Experts from the energy sector expressed the view in an interaction organized by the Energy Information Center on Wednesday. According to them, the government giving more priority to license the hydropower projects without considering the distribution side has led to the problem.

Mukesh Kafle, former executive director of the Nepal Electricity Authority (NEA), said Nepal is facing wastage of around 1,000 MW of electricity on a daily basis due to not having proper transmission line and distribution mechanism.

“Out of around 2,600 MW of electricity available round the clock, Nepal is facing a spill out of 500 MW of electricity during peak hours and 1,400 MW during off hours.

Despite facing the spill out of electricity, Nepal is importing power from India whereas the industries have been facing unannounced load shedding at the same time.

“In addition, consumers have been facing the problem of tripping despite having surplus production of electricity in the country,” said Kafle, adding that the main problem is with the inadequacy and inefficiency of the related infrastructure.

Experts said the lack of proper planning by the government has led to a shortfall in meeting the target in electricity production as well. Earlier, the government had announced to increase electricity production to 10,000 MW by 2025. However, it seems that the production will reach hardly 3,200 MW within the stipulated time.

The NEA has estimated an average of Rs 50-60 billion to construct infrastructures including east-west transmission line, cross-border line and number of internal substations to ease electricity supply in the Kathmandu valley. “The problem lies not only in the construction of infrastructures, but also on their operations,” said Dipak Gyawali, former water resources minister and an expert on hydro policies.

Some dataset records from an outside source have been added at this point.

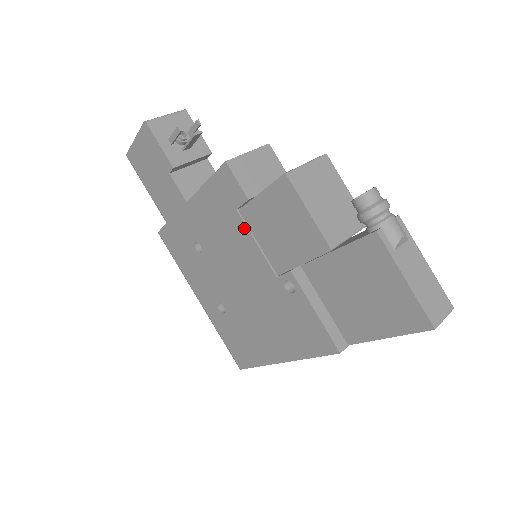
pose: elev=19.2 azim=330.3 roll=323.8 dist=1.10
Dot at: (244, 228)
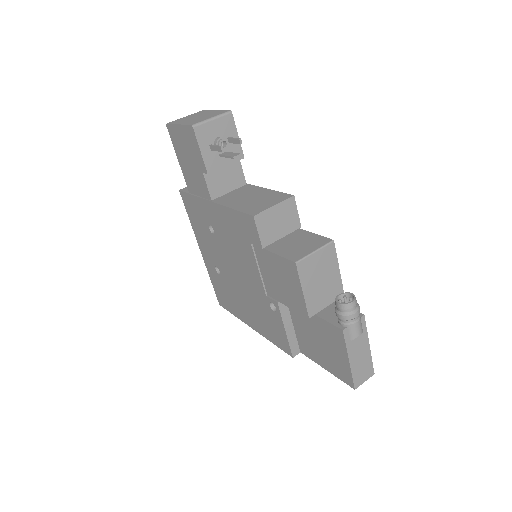
Dot at: (253, 256)
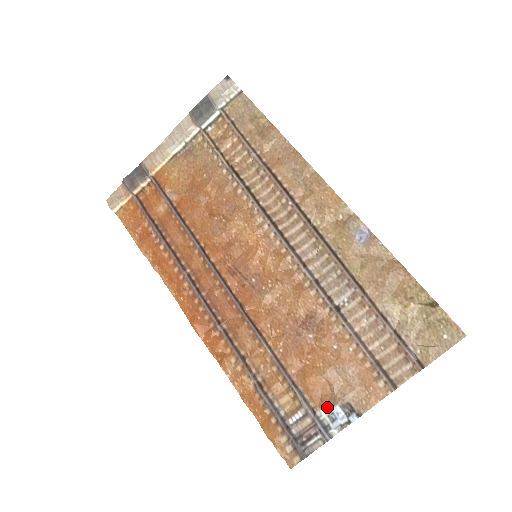
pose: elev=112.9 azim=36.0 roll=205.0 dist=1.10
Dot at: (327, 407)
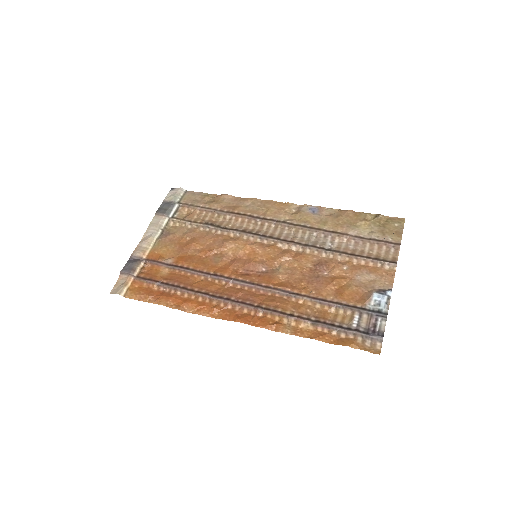
Dot at: (369, 299)
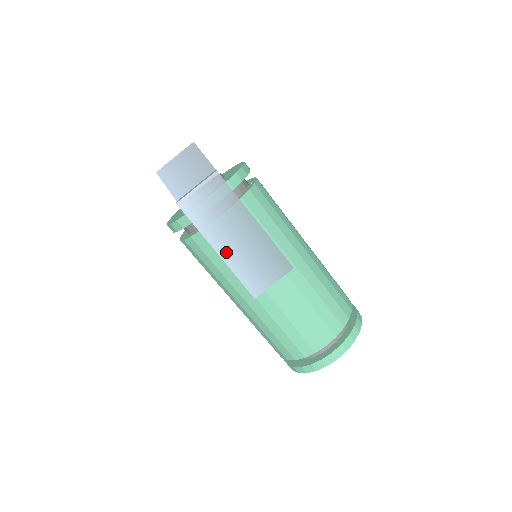
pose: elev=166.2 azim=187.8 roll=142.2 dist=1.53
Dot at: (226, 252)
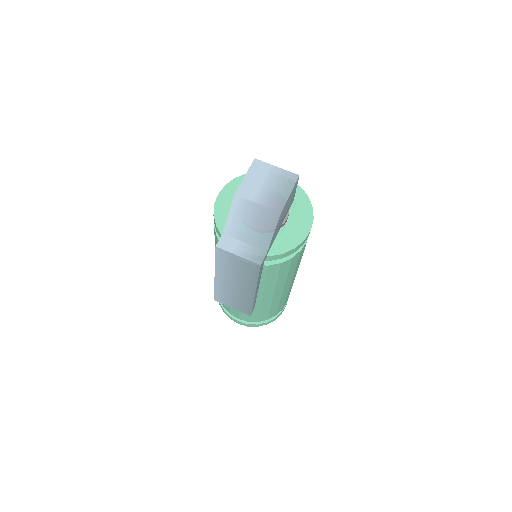
Dot at: (221, 281)
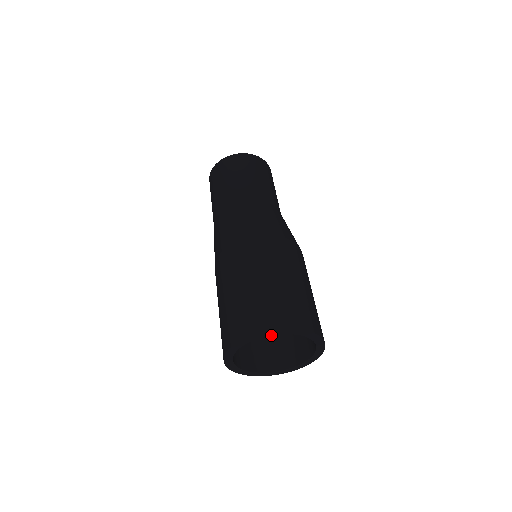
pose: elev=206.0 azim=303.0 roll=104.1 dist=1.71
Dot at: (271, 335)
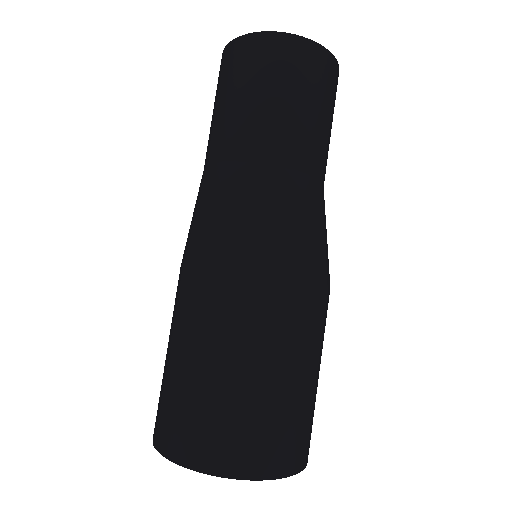
Dot at: occluded
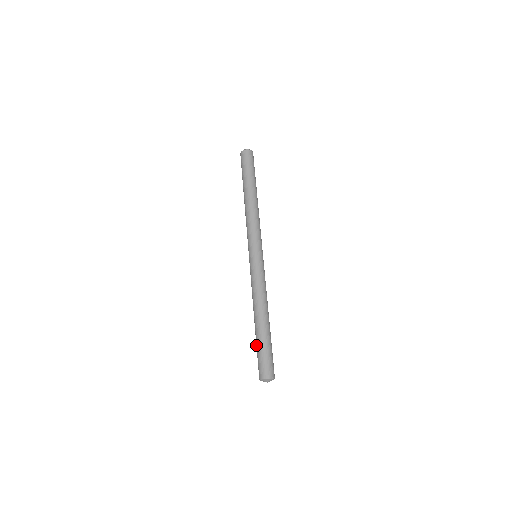
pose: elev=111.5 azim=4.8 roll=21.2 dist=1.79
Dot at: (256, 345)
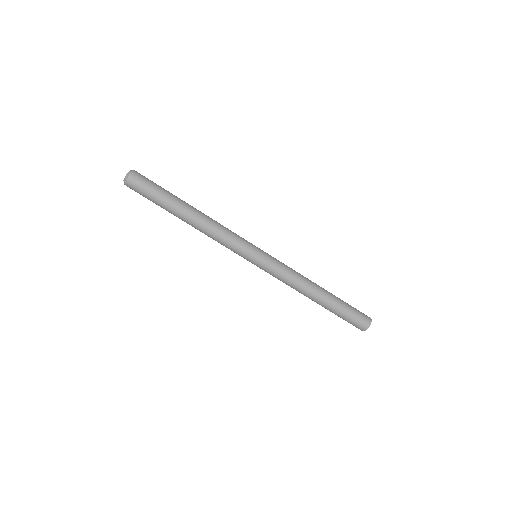
Dot at: (337, 314)
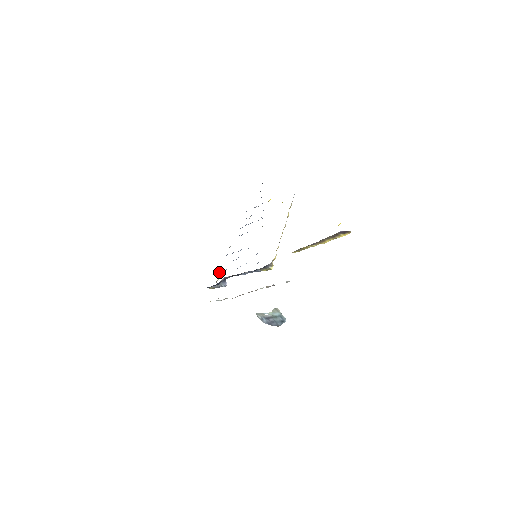
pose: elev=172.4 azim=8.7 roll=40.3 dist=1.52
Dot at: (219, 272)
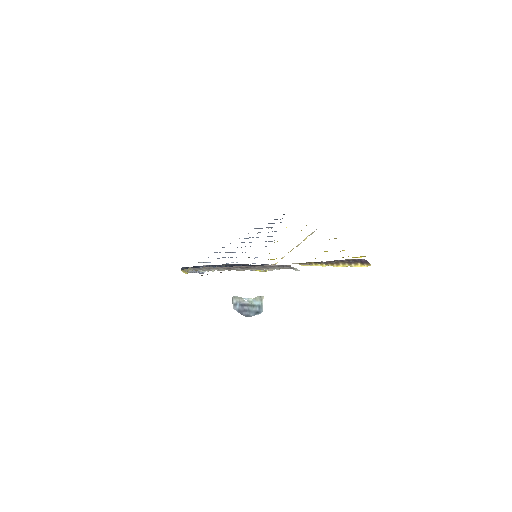
Dot at: (200, 262)
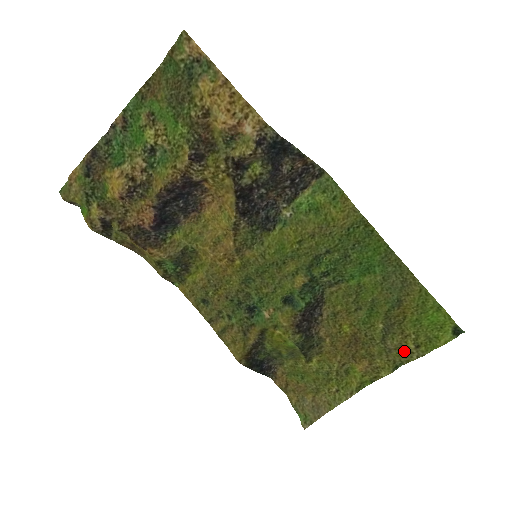
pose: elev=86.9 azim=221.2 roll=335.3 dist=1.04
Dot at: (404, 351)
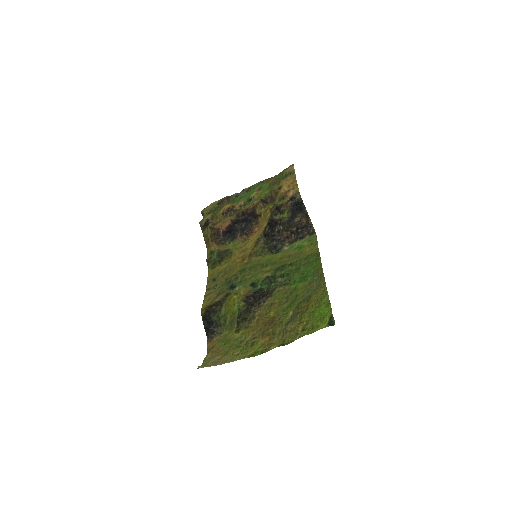
Dot at: (294, 333)
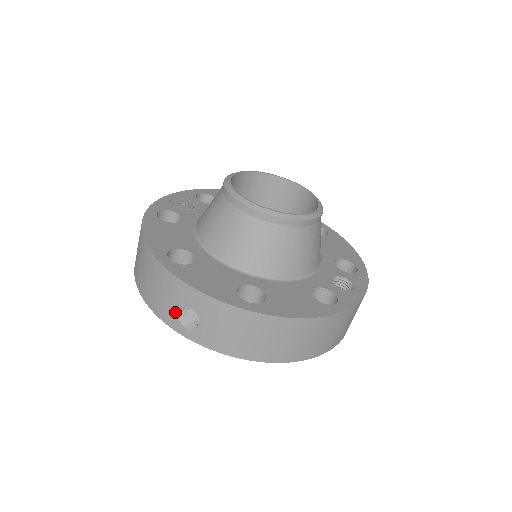
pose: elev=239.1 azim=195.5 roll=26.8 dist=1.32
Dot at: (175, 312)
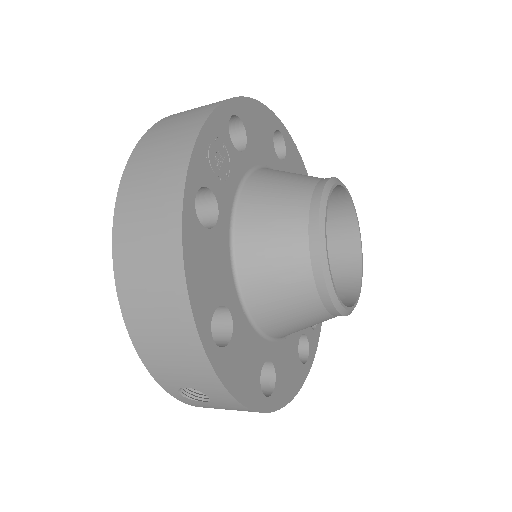
Dot at: (181, 385)
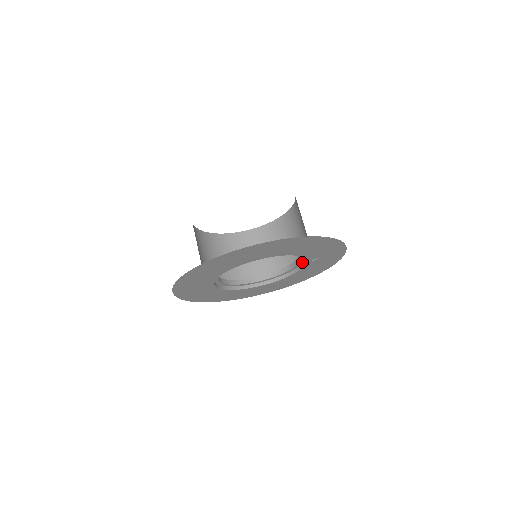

Although the government has been expressing its words to give priority to domestic consumption to safeguard the investment in the hydropower sector, it is not happening in reality. “If the government ensures reliable distribution, the consumption could be boosted up,” said Hitendra Dev Shakya, managing director of the NEA.

Absence of proper legal framework has also been sought as a hindrance in the development of the country’s energy sector. Although the new electricity bill has been drafted, it has failed to get approval from the parliament in the past one and a half decades.

Dilli Bahadur Singh, chairperson of the Electricity Regulatory Commission, said small revision in the existing Electricity Act will do a lot in the development of the sector. He said lack of coordination among the government authorities is among the problems in development of the transmission lines and distribution mechanism of electricity.